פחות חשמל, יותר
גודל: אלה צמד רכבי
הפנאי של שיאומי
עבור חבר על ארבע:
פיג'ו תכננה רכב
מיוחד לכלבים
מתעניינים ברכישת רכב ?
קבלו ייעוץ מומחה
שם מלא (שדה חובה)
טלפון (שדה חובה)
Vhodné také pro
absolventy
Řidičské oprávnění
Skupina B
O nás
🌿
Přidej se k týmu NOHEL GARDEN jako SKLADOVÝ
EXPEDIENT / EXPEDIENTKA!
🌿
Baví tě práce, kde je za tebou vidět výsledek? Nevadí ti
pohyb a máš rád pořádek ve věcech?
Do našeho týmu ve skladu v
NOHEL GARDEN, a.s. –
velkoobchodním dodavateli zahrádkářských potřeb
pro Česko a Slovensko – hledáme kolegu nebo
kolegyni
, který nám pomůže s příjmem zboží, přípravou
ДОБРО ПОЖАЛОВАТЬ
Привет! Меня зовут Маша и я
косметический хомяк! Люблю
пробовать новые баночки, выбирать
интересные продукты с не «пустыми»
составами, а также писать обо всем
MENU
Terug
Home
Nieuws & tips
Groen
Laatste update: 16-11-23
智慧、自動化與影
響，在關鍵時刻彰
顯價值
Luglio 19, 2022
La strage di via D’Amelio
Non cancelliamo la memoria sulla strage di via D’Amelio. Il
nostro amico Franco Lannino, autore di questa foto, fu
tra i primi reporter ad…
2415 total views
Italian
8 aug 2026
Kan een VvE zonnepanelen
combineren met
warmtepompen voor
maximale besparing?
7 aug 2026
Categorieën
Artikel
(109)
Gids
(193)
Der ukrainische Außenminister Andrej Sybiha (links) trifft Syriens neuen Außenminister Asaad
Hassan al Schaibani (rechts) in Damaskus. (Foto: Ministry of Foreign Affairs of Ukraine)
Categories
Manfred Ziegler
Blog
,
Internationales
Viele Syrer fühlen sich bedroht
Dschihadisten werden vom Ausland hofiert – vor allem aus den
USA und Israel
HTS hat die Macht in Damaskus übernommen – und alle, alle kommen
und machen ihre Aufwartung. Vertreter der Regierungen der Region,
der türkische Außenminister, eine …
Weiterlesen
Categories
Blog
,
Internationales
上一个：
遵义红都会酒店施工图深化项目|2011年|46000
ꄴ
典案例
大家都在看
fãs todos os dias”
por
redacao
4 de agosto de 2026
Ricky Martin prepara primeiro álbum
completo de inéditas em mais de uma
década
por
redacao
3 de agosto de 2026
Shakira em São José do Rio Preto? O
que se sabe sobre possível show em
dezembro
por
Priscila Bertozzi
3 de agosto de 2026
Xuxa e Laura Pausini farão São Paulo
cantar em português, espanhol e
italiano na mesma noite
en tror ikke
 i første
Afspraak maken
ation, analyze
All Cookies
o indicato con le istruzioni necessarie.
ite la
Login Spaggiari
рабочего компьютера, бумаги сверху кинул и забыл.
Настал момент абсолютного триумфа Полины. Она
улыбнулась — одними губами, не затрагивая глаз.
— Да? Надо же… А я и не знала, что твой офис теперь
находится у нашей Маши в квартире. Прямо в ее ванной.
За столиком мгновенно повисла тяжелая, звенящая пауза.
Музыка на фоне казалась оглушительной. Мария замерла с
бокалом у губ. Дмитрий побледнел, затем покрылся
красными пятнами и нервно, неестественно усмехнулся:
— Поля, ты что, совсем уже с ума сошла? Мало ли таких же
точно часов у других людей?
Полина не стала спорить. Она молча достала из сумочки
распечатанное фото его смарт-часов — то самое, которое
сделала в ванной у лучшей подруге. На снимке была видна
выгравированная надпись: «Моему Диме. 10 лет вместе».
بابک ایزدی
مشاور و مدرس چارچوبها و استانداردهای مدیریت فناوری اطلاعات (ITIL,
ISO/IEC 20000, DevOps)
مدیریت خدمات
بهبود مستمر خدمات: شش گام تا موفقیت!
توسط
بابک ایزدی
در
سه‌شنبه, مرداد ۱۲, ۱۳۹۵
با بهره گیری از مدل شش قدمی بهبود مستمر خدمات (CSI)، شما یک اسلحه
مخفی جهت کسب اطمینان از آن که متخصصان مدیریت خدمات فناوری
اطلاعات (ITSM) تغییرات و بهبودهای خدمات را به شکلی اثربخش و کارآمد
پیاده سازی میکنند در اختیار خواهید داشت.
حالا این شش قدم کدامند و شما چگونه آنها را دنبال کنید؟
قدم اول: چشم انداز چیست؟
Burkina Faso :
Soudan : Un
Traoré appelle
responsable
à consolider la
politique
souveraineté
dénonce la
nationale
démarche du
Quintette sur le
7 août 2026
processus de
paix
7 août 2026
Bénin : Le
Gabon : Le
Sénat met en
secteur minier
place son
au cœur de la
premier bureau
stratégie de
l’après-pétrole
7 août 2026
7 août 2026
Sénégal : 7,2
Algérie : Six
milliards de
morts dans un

+++

▶ [Your assignment] Look through the entries and give the number of lines containing the word "فناوری". Add nothing else.

▶ [Written response] 2